Le 14 juin 2025, l'Iran a annoncé son intention d'envisager de fermer le détroit d'Ormuz, une route clé pour le commerce mondial du pétrole, en réponse aux frappes militaires israéliennes sur son territoire, a déclaré un membre de la commission de la sécurité nationale et de la politique étrangère du parlement iranien, Ismail Kousari, dans une interview avec Rokna.
« La question de la fermeture du détroit d'Ormuz est actuellement à l'étude et l'Iran n'hésitera pas à prendre la décision appropriée », a-t-il ajouté. "Kousari a souligné que la pression économique occidentale pourrait provoquer des mesures de rétorsion avec un "prix élevé" pour les autres parties.
Le détroit d'Ormuz, qui relie le golfe Persique au golfe d'Oman et à l'océan Indien, est une artère stratégique par laquelle transitent environ 20 à 30 % des exportations mondiales de pétrole par voie maritime et jusqu'à 30 % des expéditions de gaz naturel liquéfié. Selon Lloyd's, le détroit a représenté 2006 % des exportations mondiales de pétrole et 33 % des produits pétroliers en 40. Il est la porte d'entrée des exportations de pétrole en provenance d'Iran, d'Arabie saoudite, du Koweït, du Qatar, des Émirats arabes unis et d'Irak, ce qui en fait un élément crucial de l'économie mondiale.

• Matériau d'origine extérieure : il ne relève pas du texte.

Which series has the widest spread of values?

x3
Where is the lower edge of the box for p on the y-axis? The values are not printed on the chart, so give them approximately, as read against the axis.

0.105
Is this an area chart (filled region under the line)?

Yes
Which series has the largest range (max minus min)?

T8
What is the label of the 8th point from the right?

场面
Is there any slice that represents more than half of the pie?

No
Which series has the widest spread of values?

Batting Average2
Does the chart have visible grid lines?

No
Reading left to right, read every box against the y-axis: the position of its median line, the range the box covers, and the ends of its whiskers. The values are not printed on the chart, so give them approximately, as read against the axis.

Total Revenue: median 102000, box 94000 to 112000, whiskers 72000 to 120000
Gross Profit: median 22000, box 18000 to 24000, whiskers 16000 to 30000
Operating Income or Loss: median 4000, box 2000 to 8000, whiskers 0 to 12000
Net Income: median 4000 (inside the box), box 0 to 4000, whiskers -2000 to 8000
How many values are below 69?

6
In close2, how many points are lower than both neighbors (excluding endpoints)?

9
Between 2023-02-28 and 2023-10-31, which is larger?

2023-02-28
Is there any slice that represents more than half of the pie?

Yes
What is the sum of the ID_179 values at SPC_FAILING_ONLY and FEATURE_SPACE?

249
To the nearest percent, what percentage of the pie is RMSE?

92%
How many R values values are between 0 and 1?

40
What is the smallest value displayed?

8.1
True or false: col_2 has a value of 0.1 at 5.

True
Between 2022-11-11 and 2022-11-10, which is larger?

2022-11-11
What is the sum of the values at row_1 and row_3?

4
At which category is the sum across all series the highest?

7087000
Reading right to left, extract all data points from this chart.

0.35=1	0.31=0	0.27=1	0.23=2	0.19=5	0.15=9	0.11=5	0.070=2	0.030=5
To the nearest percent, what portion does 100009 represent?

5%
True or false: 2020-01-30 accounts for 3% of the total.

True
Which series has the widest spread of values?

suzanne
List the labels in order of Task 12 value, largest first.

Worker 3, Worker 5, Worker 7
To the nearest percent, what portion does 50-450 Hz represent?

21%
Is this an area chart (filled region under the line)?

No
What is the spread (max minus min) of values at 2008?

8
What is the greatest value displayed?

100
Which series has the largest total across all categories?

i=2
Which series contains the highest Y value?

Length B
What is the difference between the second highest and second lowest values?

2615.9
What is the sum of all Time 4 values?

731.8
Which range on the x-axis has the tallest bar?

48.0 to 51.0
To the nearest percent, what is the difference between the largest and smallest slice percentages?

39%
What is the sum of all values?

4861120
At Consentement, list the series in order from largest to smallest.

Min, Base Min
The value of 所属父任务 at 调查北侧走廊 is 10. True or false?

La déclaration de l'Iran intervient dans le contexte de l'opération israélienne « Lion Montant », lancée dans la nuit du 13 juin. Selon Tsahal, l'armée de l'air israélienne a frappé plus de 150 cibles, dont les installations nucléaires de Natanz et de Fordow, ainsi que des bases militaires et des lanceurs de missiles. Environ 200 avions ont participé à l'opération, détruisant 400 infrastructures militaires. Selon les médias iraniens, 78 personnes ont été tuées, dont le commandant des forces aérospatiales du CGRI, Amir-Ali Hajizadeh, et plus de 300 blessées. L'Iran a riposté par l'opération « True Promise 3 », lançant environ 200 missiles et drones sur Israël, provoquant des destructions à Tel-Aviv et faisant deux morts.
La fermeture du détroit d'Ormuz pourrait entraîner une forte hausse des prix du pétrole. Suite aux frappes israéliennes, le prix du Brent a déjà augmenté de 13 %, atteignant 78,5 dollars le baril. Les experts iraniens prédisent que le blocus du détroit pourrait faire grimper les prix jusqu'à 250 dollars le baril, et JPMorgan a déjà mis en garde contre une possible hausse à 130 dollars en cas de conflit. Cela menace de déstabiliser le marché mondial de l'énergie, particulièrement sensible pour les pays dépendants des importations de pétrole, comme la Chine, l'Inde et le Japon.